Joe Montana Piles on Developers of San Francisco’s Leaning Tower

SAN FRANCISCO (CN) – The developers of San Francisco’s leaning Millennium Tower have been hit with another lawsuit, this one lobbed by four-time Super Bowl champion Joe Montana.

In the latest of two dozen lawsuits over the sinking and shifting luxury building, Montana claims the developers knew as early as 2008, when the high-rise was finished, that it was settling faster than anticipated.

The 58-story tower has sunk at least 16 inches and is tilting to the northwest by 6 inches at the top, according to the May 4 complaint in Superior Court.

Montana and his wife Jennifer say they “engaged in extensive promotional work” for the developers from 2010 to 2015, yet did not learn about the structural problems until 2016.

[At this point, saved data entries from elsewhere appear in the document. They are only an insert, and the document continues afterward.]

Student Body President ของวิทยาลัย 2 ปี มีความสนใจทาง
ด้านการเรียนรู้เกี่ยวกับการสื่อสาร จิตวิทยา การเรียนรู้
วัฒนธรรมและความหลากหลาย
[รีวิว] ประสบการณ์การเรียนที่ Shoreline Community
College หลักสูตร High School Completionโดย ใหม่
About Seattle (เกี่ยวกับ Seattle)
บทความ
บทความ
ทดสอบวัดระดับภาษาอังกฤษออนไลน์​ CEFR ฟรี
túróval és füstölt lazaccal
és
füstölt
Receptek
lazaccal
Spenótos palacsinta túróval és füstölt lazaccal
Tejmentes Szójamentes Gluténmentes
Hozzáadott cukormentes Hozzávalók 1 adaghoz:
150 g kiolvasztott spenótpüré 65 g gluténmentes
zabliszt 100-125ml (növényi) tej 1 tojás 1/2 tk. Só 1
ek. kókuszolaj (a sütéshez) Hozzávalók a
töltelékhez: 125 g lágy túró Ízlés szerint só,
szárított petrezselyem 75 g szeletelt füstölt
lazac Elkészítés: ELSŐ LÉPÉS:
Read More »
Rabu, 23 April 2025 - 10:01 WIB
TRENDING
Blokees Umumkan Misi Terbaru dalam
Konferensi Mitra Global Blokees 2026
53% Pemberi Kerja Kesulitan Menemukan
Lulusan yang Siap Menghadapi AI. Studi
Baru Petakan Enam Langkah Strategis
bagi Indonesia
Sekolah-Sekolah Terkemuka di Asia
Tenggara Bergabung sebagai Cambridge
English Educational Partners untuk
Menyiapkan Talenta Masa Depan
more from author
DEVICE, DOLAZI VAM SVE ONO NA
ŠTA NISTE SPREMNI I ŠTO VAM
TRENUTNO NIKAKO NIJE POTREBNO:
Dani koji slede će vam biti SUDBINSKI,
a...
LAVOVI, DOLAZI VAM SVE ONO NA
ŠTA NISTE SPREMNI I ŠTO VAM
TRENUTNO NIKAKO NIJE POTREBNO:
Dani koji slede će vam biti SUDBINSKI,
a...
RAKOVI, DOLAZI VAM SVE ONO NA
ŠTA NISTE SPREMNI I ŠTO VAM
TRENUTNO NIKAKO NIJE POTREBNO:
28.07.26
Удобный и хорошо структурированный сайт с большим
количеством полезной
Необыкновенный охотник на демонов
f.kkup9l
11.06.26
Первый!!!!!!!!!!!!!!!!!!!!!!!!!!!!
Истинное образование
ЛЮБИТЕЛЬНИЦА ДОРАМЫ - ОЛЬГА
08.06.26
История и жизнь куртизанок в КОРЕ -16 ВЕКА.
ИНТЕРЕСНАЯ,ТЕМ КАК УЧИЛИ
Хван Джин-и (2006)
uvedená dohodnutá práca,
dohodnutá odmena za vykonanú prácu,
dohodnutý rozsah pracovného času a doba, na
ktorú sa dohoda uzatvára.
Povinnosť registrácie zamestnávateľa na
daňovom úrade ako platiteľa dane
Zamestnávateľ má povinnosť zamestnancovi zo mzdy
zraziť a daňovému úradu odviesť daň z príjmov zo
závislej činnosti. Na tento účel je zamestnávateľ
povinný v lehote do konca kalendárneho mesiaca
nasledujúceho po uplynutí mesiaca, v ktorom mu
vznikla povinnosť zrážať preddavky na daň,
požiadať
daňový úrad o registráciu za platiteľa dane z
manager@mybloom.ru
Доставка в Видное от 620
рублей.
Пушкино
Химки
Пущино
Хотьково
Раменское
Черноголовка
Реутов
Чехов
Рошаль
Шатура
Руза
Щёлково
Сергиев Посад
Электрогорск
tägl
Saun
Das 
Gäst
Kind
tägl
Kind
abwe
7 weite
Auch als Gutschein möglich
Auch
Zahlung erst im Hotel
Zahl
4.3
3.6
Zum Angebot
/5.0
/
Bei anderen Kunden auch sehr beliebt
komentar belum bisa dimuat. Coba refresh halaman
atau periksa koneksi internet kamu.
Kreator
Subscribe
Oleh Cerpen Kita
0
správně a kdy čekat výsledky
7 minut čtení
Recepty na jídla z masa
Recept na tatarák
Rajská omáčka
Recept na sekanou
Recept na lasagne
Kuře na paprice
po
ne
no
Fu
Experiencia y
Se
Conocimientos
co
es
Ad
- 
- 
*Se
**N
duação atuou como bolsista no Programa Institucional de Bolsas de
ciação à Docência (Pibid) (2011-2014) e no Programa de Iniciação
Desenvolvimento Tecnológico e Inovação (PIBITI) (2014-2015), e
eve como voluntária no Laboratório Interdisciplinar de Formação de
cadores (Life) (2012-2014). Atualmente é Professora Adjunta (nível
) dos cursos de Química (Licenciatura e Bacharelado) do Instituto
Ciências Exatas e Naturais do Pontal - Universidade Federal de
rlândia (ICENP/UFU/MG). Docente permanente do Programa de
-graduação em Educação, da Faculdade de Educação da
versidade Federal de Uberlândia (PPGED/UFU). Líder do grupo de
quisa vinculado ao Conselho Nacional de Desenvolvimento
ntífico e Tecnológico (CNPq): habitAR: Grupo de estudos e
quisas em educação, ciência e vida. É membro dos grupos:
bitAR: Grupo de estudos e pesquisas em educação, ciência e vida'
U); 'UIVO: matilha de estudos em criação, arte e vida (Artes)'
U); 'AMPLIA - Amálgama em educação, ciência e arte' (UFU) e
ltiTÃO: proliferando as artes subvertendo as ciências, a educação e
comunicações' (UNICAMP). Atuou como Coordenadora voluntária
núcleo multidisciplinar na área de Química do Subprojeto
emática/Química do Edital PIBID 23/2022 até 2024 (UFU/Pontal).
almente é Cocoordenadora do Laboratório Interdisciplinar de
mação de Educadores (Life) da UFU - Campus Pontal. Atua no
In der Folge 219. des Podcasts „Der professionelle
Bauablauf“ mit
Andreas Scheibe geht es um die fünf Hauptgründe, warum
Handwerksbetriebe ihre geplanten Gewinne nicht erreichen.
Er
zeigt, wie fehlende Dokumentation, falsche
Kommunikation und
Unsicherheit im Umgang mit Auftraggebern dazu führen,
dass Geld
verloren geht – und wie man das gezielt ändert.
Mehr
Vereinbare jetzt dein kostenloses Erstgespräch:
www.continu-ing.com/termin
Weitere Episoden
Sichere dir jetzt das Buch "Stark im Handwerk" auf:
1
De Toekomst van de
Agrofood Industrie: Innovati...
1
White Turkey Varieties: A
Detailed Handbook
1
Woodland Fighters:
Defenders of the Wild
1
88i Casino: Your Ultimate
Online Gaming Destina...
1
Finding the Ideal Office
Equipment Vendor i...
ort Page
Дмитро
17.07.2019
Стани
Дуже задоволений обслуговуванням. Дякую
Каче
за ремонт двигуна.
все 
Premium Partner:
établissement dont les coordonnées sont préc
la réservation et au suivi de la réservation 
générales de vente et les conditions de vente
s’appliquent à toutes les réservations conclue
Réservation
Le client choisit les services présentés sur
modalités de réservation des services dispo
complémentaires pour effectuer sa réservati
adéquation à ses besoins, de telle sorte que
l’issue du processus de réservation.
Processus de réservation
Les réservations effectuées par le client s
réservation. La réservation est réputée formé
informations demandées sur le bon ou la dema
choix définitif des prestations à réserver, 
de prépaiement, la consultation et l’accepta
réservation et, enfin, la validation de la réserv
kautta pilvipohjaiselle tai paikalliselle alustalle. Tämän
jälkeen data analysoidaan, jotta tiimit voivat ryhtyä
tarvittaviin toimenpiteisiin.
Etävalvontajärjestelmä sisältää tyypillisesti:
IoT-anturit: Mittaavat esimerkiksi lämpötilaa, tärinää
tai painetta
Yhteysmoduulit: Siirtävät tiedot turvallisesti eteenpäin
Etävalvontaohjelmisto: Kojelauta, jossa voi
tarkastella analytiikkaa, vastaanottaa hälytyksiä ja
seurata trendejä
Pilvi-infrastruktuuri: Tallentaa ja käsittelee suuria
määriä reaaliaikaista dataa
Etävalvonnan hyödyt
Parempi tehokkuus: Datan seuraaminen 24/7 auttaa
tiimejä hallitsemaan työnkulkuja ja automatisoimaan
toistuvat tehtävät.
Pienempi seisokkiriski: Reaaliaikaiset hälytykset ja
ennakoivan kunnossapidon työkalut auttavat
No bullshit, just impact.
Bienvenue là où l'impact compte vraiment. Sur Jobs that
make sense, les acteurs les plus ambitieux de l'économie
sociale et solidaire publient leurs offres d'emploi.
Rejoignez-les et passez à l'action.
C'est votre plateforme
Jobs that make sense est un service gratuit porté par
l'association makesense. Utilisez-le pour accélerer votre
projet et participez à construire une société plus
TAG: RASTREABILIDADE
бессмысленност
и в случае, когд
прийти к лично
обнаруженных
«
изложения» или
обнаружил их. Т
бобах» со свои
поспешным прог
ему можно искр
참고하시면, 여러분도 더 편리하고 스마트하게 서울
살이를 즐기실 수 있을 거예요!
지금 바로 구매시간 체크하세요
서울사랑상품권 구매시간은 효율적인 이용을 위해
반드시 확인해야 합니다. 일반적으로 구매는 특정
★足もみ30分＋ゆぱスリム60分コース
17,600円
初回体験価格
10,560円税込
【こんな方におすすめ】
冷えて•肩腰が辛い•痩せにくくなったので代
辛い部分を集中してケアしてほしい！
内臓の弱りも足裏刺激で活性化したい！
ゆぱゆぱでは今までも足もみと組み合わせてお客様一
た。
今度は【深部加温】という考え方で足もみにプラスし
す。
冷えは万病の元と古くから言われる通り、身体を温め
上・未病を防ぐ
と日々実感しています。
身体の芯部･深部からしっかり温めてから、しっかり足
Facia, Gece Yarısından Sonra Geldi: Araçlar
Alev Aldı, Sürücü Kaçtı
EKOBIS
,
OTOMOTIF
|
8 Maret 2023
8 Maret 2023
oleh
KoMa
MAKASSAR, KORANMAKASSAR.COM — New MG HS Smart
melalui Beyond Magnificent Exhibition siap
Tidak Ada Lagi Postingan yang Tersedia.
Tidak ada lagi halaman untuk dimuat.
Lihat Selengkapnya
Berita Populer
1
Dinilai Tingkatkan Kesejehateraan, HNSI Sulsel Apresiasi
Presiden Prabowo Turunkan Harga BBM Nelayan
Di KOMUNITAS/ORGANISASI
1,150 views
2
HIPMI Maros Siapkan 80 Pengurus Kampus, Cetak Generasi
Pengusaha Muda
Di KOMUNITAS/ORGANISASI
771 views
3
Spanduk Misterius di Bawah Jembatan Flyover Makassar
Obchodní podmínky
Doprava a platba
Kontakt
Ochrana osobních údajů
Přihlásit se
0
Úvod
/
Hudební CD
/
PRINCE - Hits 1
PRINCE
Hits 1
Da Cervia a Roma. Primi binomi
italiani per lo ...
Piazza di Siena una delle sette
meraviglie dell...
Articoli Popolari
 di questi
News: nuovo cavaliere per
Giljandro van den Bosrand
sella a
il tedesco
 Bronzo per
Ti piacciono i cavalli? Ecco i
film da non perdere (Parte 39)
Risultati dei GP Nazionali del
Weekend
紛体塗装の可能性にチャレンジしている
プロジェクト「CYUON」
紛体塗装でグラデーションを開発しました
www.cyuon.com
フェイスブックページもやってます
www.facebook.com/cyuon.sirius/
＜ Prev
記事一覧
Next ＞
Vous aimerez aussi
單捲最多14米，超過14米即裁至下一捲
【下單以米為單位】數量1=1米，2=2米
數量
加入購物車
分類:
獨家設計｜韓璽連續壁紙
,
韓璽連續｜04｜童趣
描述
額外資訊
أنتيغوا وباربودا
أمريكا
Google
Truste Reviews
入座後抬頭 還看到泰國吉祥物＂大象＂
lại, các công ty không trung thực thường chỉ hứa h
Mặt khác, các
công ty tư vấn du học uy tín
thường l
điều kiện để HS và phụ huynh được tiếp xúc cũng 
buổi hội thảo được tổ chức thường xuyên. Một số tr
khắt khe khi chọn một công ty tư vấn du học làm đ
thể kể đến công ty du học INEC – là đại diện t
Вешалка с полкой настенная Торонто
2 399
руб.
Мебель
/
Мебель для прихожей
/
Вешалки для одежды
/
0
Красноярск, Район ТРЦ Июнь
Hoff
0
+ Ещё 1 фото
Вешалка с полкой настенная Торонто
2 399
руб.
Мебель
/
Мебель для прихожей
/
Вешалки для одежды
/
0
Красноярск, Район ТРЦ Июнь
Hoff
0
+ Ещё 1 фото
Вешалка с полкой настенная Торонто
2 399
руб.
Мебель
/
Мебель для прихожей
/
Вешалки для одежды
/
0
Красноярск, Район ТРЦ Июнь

As part of an initial lease agreement, and then a reduced purchase price, the Montanas made several promotional appearances, and let the developers use their names and likenesses on sales materials. They want out of the sales and promotional agreements, and damages and punitive damages for breach of contract, bad faith, misrepresentation, concealment, inverse condemnation, nuisance, rescission and non-disclosure of material facts.

The building is so out of whack, the Montanas say, their home is “unmarketable, valueless, and uninhabitable.”

“The interior surfaces of the Montanas’ unit are off-level and the fit and finish of the unit are in disrepair due to the total and differential settlement of the Tower,” according to the complaint.

The Millennium Tower was built using a concrete slab with piles driven into sand and mud-fill, rather than bedrock, the complaint states.

It says the defendant Millennium Partners I and its principals and associates knew the building was settling, but failed to notify residents of the potentially dangerous situation.

There is no spokesperson for the developers, according to the Millennium Tower business office.

The Transbay Joint Powers Authority is also a defendant, as the Montanas repeat allegations from previous lawsuits that the government agency’s construction of a major transportation hub next door to the residential tower “caused and/or contributed to settlement issues at the Tower.”

The Montanas say that as early as 2009, the defendant San Francisco Department of Building Inspection contacted the developers with concerns about the foundation, but “SFDBI received cursory responses and failed to further inquire as to the potential impact and associated safety issues.”

They say the department rejected “strikingly similar” plans for a 52-story building in 2004 because of concerns about the adequacy of the foundation system.

“SFDBI, in fact, took steps to conceal said knowledge from the Tower’s owners and residents,” the complaint states.

The Montanas are represented by Robert Mezzetti II, of San Jose.

Montana, 60, won all four Super Bowls in which he appeared and was named MVP in three of them. Nicknamed Joe Cool, he holds a host of football records, including most Super Bowl passes without an interception — 122 — and the highest lifetime quarterback rating, 127.8.